Recognizing this scenario, Druva is acquiring cloud storage management company CloudRanger, which specializes in backup and disaster recovery solutions specifically for AWS. According to Druva, the acquisition will improve the Druva Cloud Platform's data protection and data management coverage.

The Ireland-based company is betting that adding support for AWS will increase the Druva Cloud Platform's appeal to the enterprise market. According to Dave Packer, Druva vice president of product and alliance marketing, CloudRanger will be able to simplify management and slim down costs of enterprise workloads run in AWS.

According to Packer, only 51 percent of organizations back up their mission-critical data every night. He says that companies often have difficulty in meeting the recommended threshold of daily backup due to a number of different factors.

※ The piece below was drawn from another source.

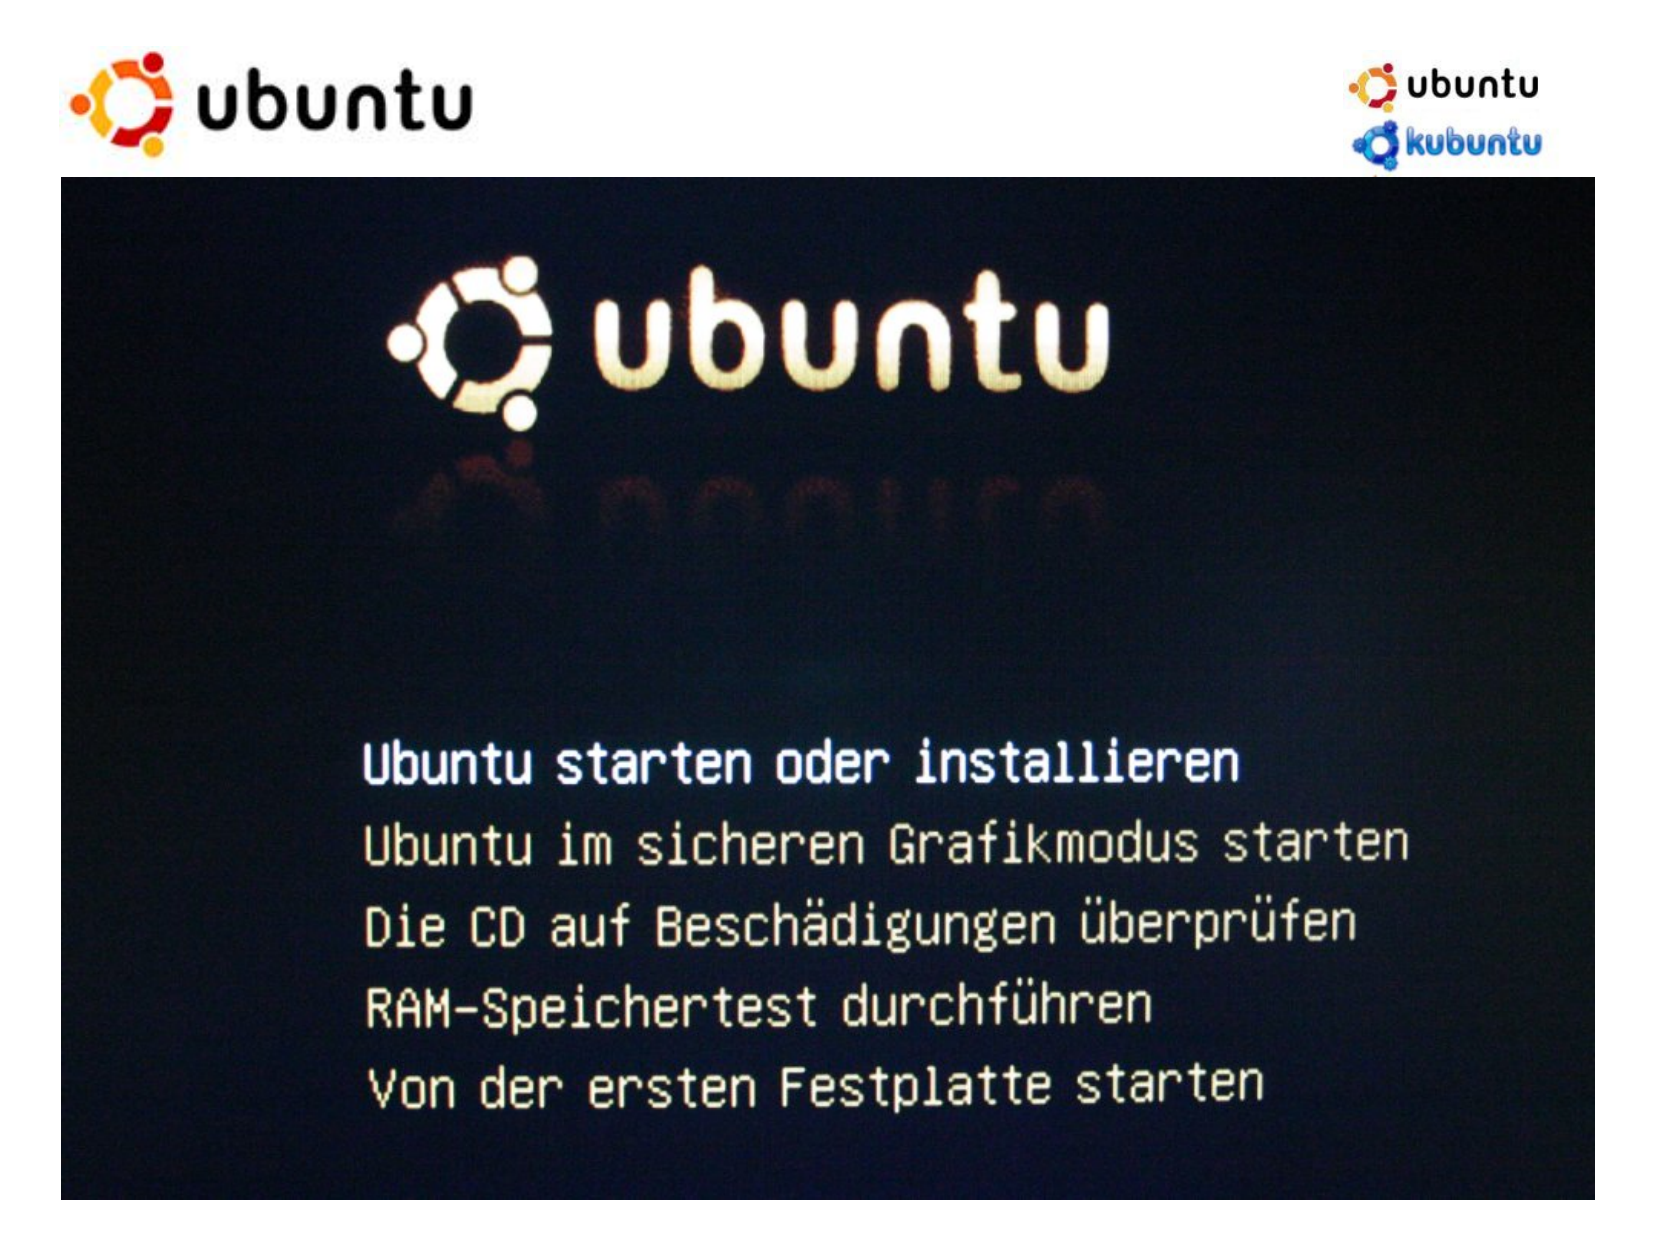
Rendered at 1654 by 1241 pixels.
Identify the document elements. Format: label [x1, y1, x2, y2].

picture [59, 46, 1595, 1200]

“A large portion of it is due to the volume of data, its distribution across the organization (different sites), and the ability for the infrastructure [network, storage, compute] and older backup systems to keep pace,” said Packer. “Most deployed older systems use a classical GFS backup model and have a lot of overhead when creating synthetics. Due to these dynamics, often companies cannot stay within the backup windows and therefore are forced to compromise and undertake different measures to address the recovery/continuity gap to try to stay within reasonable service levels.“

Whether moving data to the cloud completely or taking a hybrid approach, there is a considerable amount of complexity to deal with.

“The complexity comes from the distribution of where the data is stored in the cloud and an inability to access systems/infrastructure in the same way organizations would do on-premises,” said Packer. “Trying to use on-premises systems to manage, or backup, the cloud is somewhat futile; organizations are migrating to the cloud to move away from that model to begin with. And, since tape isn’t a cloud-option, organizations need to be more diligent on having visibility into what is there, how its lifecycle is managed, and ensure proper use of cloud storage-tiers — this is only further complicated by multiple account and region usage.”

Packer is arguing that many organizations don’t have the tools or features like a unified control plane to manage such scenarios. Druva is angling to meet this head on with the CloudRanger acquisition.